Joseph Mattachione v. HHS - Influenza, left shoulder injury related to vaccine administration (SIRVA) (2025)

Filed 2021-01-08Decided 2025-09-29Vaccine Influenza
dismissed

Case summary [AI summaries can sometimes make mistakes]

On January 8, 2021, Joseph Mattachione filed a petition alleging that an influenza vaccination on September 23, 2020 caused a left shoulder injury related to vaccine administration. Respondent opposed compensation, arguing that he had not shown six-month residual effects and that the record did not satisfy several Table SIRVA criteria.

The medical record was mixed. Before vaccination, Mr.

Mattachione had obesity, type 2 diabetes, and a history of right shoulder osteoarthritis and rotator cuff surgery in 2018. On October 20, 2020, he told his primary-care provider that left shoulder and upper-arm pain had been present for about three weeks after the flu shot.
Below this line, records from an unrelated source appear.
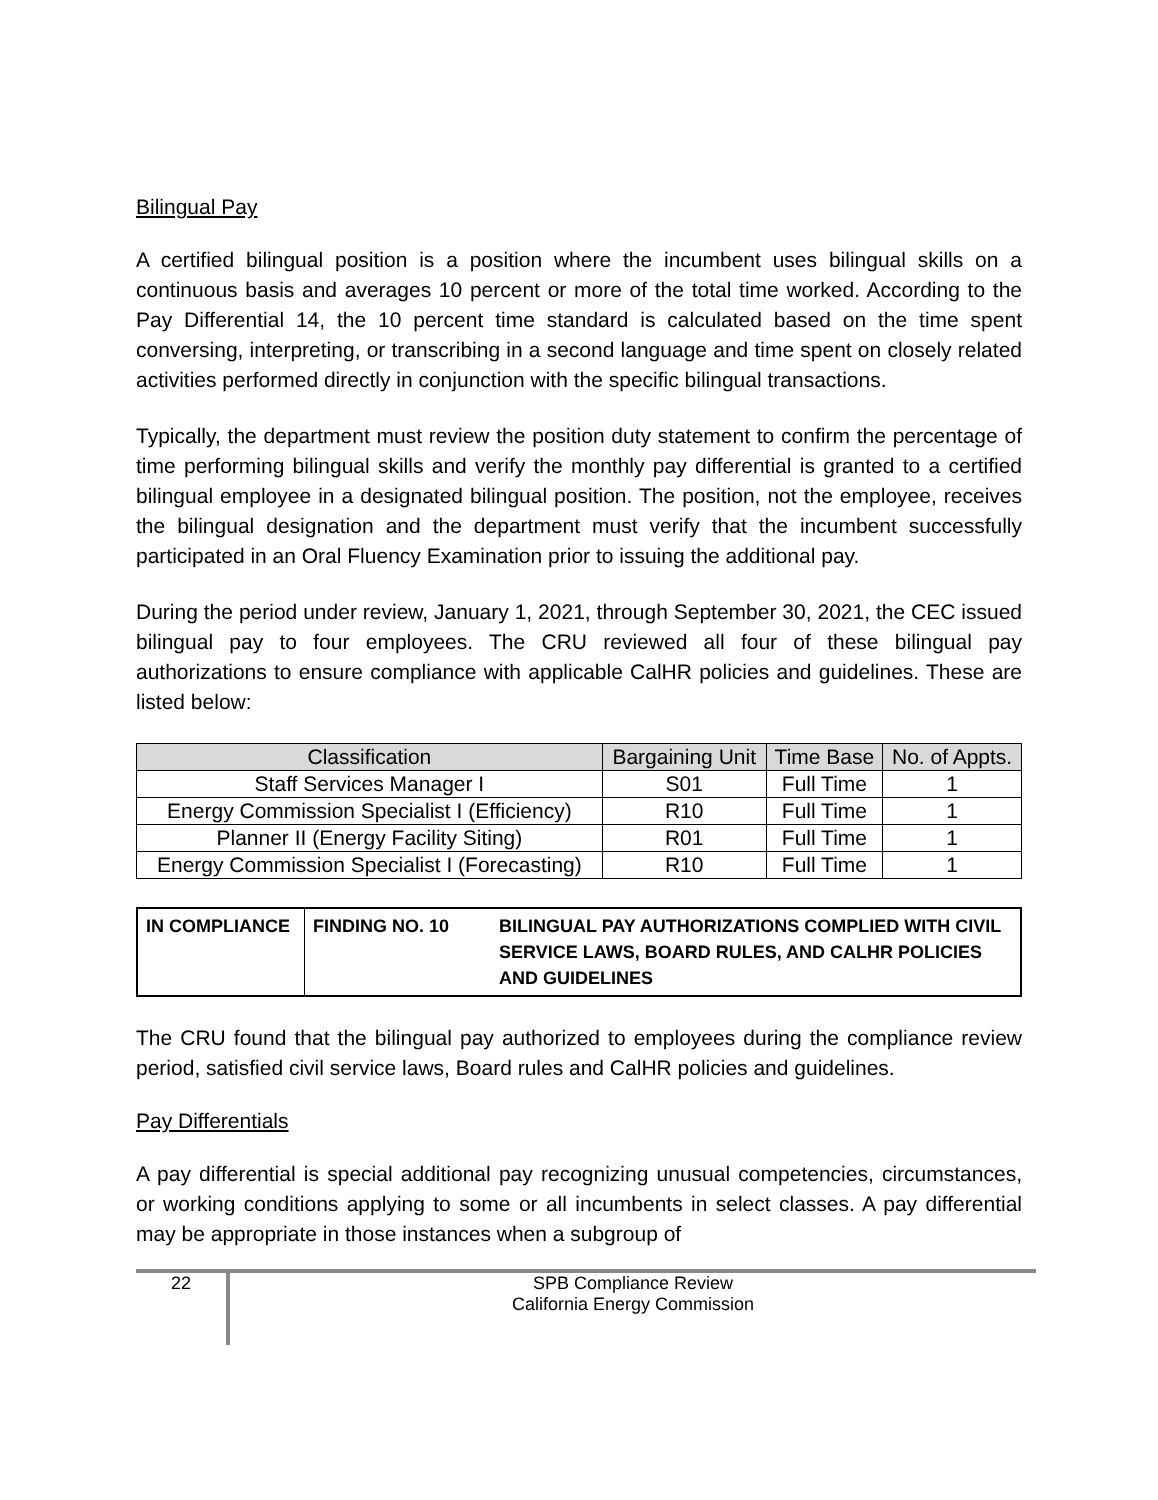Bilingual Pay
A certified bilingual position is a position where the incumbent uses bilingual skills on a continuous basis and averages 10 percent or more of the total time worked. According to the Pay Differential 14, the 10 percent time standard is calculated based on the time spent conversing, interpreting, or transcribing in a second language and time spent on closely related activities performed directly in conjunction with the specific bilingual transactions.
Typically, the department must review the position duty statement to confirm the percentage of time performing bilingual skills and verify the monthly pay differential is granted to a certified bilingual employee in a designated bilingual position. The position, not the employee, receives the bilingual designation and the department must verify that the incumbent successfully participated in an Oral Fluency Examination prior to issuing the additional pay.
During the period under review, January 1, 2021, through September 30, 2021, the CEC issued bilingual pay to four employees. The CRU reviewed all four of these bilingual pay authorizations to ensure compliance with applicable CalHR policies and guidelines. These are listed below:
| Classification | Bargaining Unit | Time Base | No. of Appts. |
| --- | --- | --- | --- |
| Staff Services Manager I | S01 | Full Time | 1 |
| Energy Commission Specialist I (Efficiency) | R10 | Full Time | 1 |
| Planner II (Energy Facility Siting) | R01 | Full Time | 1 |
| Energy Commission Specialist I (Forecasting) | R10 | Full Time | 1 |
| IN COMPLIANCE | FINDING NO. 10 | BILINGUAL PAY AUTHORIZATIONS COMPLIED WITH CIVIL SERVICE LAWS, BOARD RULES, AND CALHR POLICIES AND GUIDELINES |
The CRU found that the bilingual pay authorized to employees during the compliance review period, satisfied civil service laws, Board rules and CalHR policies and guidelines.
Pay Differentials
A pay differential is special additional pay recognizing unusual competencies, circumstances, or working conditions applying to some or all incumbents in select classes. A pay differential may be appropriate in those instances when a subgroup of
22
SPB Compliance Review
California Energy Commission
On November 4, 2020, however, he told an orthopedist that he had been dealing with left shoulder pain for two to three months, which would place onset before vaccination. A November 14 MRI showed tendinosis and low-grade tears of the infraspinatus and supraspinatus, a SLAP tear, advanced AC joint degenerative osteoarthrosis with rotator cuff encroachment, and bursitis.

Five days later he received Tdap and shingles vaccines in the same left arm, with no shoulder pain mentioned in that visit record. After a December 2020 steroid injection, Mr.
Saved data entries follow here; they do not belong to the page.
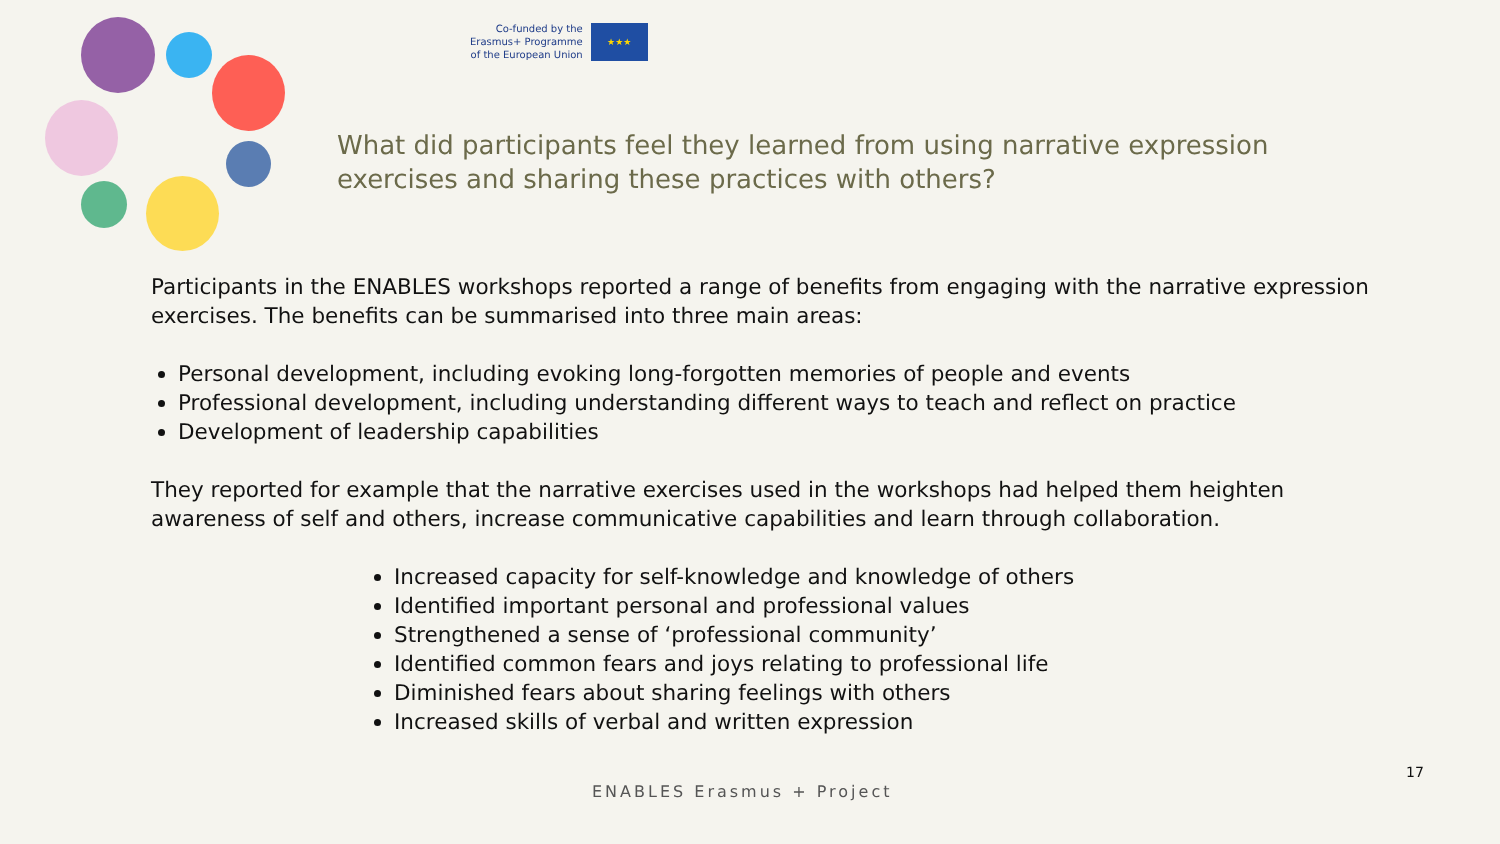Co-funded by the
Erasmus+ Programme
of the European Union
★★★
What did participants feel they learned from using narrative expression exercises and sharing these practices with others?
Participants in the ENABLES workshops reported a range of benefits from engaging with the narrative expression exercises. The benefits can be summarised into three main areas:
Personal development, including evoking long-forgotten memories of people and events
Professional development, including understanding different ways to teach and reflect on practice
Development of leadership capabilities
They reported for example that the narrative exercises used in the workshops had helped them heighten awareness of self and others, increase communicative capabilities and learn through collaboration.
Increased capacity for self-knowledge and knowledge of others
Identified important personal and professional values
Strengthened a sense of ‘professional community’
Identified common fears and joys relating to professional life
Diminished fears about sharing feelings with others
Increased skills of verbal and written expression
17
ENABLES Erasmus + Project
Mattachione attended physical therapy from January to early March 2021 and improved substantially. By discharge on March 5, 2021, he reported no difficulty with most activities, only slight difficulty sleeping, doing laundry, and throwing a ball, and he had met all PT goals.
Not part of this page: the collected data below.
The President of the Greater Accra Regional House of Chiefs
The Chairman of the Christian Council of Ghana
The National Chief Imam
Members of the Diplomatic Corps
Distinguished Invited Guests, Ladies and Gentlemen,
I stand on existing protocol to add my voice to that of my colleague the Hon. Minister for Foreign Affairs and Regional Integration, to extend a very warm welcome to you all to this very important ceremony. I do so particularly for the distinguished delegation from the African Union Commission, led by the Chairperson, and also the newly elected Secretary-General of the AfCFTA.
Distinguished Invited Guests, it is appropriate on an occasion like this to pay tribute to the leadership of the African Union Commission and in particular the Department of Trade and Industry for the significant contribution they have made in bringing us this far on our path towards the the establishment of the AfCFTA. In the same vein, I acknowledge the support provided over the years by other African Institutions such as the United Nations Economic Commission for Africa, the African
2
A new primary-care visit in April 2021 did not mention left shoulder symptoms, and the next shoulder complaint appeared in March 2022, after the case had been pending for more than a year. Chief Special Master Brian H.

Corcoran assumed for argument that the early symptoms could be linked to vaccination, but found Mr. Mattachione had not proved residual effects beyond the six-month cutoff.

The decision emphasized the inconsistent onset histories, MRI findings that could explain symptoms, atypical radiating/tingling complaints, near-complete PT recovery, and lack of corroborating evidence after March 2021. The case was dismissed on September 29, 2025, and no compensation was awarded.

Theory of causation

Influenza vaccine, September 23, 2020, alleged left SIRVA. DISMISSED. Record included obesity, type 2 diabetes, prior right shoulder osteoarthritis/rotator cuff surgery, October 20 telehealth report of left shoulder/upper arm pain about three weeks after flu shot, November 4 orthopedic report placing pain 2-3 months earlier, November 14 MRI showing tendinosis/low-grade tears, SLAP tear, AC arthrosis, bursitis, later Tdap/shingles in left arm with no shoulder complaint, steroid injection, PT Jan-Mar 2021 with goals met. Chief Special Master Corcoran found insufficient proof of six-month severity and noted inconsistencies, atypical symptoms, and lack of corroboration after March 5, 2021. Decision September 29, 2025. Attorney Amy A. Senerth; respondent Katherine Carr Esposito.